● Work order 1:
Do these statements agree with the forum thread below? Answer yes or no for each and quote the words that settle it.
(a) Hackerman says the bottom nodes in the last picture look male.
(b) The plants were started from seed on 7/5.
(c) The Hemp Goddess recommends planting more seeds.
● Work order 2:
In the forum thread below, what two causes does Hackerman give for the plants looking limp?
● Work order 3:
Rewrite the paragraph of the forum thread below that begins "Unfortunately, they are boys" as one shorter sentence that keeps its main points.

# Need help ID plants.



## 420WokeSmeed (Sep 2, 2014)

I think these are males and if so it's very dissapointing... Is it worth finishing it if it is? It's birthdate from seed was 7/5. 

View attachment image.jpg


----------



## 420WokeSmeed (Sep 2, 2014)

More pics 

View attachment image.jpg


----------



## 420WokeSmeed (Sep 2, 2014)

One more pic 

View attachment image.jpg


----------



## Hackerman (Sep 2, 2014)

It's a little too soon to tell from those pics of the top. Sometimes the new growth looks a little like pollen pods at first.

However, the bottom nodes in that last pic definitely don't look male.


----------



## 420WokeSmeed (Sep 2, 2014)

Thank you for the reply, that made me feel better. It's been growing to long to bum me out now lol. Hopefully in another week or so it will show.


----------



## Hackerman (Sep 2, 2014)

They look a little limp. That could be from (among other things) under watering OR over watering.

Pot likes a wet / dry cycle. Don't keep it wet all the time.


----------



## kaotik (Sep 2, 2014)

Hackerman said:


> It's a little too soon to tell from those pics of the top. Sometimes the new growth looks a little like pollen pods at first.
> 
> However, the bottom nodes in that last pic definitely don't look male.


gotta disagree.. looks pretty dudely to me


----------



## pcduck (Sep 2, 2014)

kaotik said:


> gotta disagree.. looks pretty dudely to me



:yeahthat:

Them be dudes....toss them unless you need the pollen for breeding


----------



## Locked (Sep 2, 2014)

Look a bit manly to me as well. jmo


----------



## The Hemp Goddess (Sep 2, 2014)

Unfortunately, they are boys.  There really is no reason to finish them out.  I would start anew and plant more seeds to increase the odds of a female or 2.


----------

● Exercise data:

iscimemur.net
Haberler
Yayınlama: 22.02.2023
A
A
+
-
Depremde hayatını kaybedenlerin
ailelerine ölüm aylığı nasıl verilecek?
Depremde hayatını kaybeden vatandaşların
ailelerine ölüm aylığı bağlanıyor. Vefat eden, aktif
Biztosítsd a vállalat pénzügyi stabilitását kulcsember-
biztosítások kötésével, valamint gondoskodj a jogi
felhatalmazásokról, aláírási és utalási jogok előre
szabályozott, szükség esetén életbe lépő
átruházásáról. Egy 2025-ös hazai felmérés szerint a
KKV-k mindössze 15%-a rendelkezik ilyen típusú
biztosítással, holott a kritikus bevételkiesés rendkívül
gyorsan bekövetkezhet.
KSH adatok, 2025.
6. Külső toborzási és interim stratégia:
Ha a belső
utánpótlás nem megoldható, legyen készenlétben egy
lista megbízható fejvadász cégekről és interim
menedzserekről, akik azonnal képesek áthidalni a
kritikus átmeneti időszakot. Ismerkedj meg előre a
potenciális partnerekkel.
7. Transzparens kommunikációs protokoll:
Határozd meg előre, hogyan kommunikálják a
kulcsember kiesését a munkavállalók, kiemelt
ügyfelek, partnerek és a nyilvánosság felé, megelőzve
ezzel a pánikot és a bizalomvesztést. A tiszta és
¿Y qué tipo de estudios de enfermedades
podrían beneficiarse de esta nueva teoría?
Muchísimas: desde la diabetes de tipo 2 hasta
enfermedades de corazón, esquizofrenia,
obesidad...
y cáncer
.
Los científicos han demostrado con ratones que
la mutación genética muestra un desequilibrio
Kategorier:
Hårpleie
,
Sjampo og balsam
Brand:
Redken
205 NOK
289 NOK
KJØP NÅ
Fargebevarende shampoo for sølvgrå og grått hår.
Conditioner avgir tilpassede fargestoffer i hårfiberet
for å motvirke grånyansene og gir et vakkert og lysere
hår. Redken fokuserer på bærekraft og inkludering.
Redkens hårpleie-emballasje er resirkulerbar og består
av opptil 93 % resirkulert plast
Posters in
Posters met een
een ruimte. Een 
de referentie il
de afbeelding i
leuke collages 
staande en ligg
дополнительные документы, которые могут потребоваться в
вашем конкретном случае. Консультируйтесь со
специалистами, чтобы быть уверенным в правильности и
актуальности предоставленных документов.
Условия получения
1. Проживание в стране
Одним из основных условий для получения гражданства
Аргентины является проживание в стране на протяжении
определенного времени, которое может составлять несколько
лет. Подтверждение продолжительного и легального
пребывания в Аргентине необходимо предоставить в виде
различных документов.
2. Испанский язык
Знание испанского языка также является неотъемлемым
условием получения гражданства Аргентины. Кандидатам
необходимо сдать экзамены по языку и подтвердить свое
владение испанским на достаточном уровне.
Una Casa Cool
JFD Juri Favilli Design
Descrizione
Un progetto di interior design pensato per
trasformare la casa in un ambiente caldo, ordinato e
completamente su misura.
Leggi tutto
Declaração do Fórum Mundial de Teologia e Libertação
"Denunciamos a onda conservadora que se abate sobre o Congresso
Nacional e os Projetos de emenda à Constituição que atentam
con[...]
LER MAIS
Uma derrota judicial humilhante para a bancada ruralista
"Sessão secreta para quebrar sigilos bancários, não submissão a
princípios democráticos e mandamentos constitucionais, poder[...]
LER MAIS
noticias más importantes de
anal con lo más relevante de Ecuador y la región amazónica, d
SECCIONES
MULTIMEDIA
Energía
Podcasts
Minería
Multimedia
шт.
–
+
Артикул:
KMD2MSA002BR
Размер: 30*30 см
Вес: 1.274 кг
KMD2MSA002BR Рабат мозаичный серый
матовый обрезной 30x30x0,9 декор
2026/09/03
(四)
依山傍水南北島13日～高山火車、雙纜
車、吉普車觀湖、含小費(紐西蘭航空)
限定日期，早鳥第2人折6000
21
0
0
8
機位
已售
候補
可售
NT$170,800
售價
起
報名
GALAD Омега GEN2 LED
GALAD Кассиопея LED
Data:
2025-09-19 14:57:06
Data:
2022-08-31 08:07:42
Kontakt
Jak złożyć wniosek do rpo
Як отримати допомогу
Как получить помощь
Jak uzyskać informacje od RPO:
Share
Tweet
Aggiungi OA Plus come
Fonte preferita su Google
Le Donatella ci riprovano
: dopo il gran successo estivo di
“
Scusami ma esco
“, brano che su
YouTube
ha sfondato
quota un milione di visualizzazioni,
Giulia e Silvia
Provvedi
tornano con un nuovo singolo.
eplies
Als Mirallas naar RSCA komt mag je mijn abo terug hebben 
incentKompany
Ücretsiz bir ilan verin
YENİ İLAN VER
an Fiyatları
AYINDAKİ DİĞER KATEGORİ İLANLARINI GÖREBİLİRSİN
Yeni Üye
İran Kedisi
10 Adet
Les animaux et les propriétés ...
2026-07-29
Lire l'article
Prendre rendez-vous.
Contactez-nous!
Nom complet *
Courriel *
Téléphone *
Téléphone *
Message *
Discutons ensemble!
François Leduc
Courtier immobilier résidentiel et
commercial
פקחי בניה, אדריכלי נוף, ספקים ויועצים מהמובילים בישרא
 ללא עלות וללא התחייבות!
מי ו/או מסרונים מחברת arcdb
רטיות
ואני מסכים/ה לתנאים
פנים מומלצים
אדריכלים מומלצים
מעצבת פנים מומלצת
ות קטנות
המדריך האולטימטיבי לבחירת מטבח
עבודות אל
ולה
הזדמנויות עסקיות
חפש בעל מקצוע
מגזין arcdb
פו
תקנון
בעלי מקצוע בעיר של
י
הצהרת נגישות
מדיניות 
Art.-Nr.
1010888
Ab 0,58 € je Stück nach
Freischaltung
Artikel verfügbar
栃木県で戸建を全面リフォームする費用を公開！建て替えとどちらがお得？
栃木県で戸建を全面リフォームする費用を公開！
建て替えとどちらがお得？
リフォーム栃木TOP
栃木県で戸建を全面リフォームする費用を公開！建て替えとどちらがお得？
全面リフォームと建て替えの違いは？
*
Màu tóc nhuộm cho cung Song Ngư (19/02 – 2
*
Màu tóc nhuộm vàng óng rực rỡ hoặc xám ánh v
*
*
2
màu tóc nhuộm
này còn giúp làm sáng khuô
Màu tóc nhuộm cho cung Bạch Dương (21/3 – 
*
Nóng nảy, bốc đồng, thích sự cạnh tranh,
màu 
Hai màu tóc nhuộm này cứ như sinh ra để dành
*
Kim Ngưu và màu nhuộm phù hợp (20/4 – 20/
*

● Exercise answer 1:
(a) No: "However, the bottom nodes in that last pic definitely don't look male."
(b) Yes: "It's birthdate from seed was 7/5."
(c) Yes: "I would start anew and plant more seeds to increase the odds of a female or 2."

● Exercise answer 2:
Under watering or over watering.

● Exercise answer 3:
The plants are male and not worth finishing, so start over with more seeds to raise the odds of getting a female or two.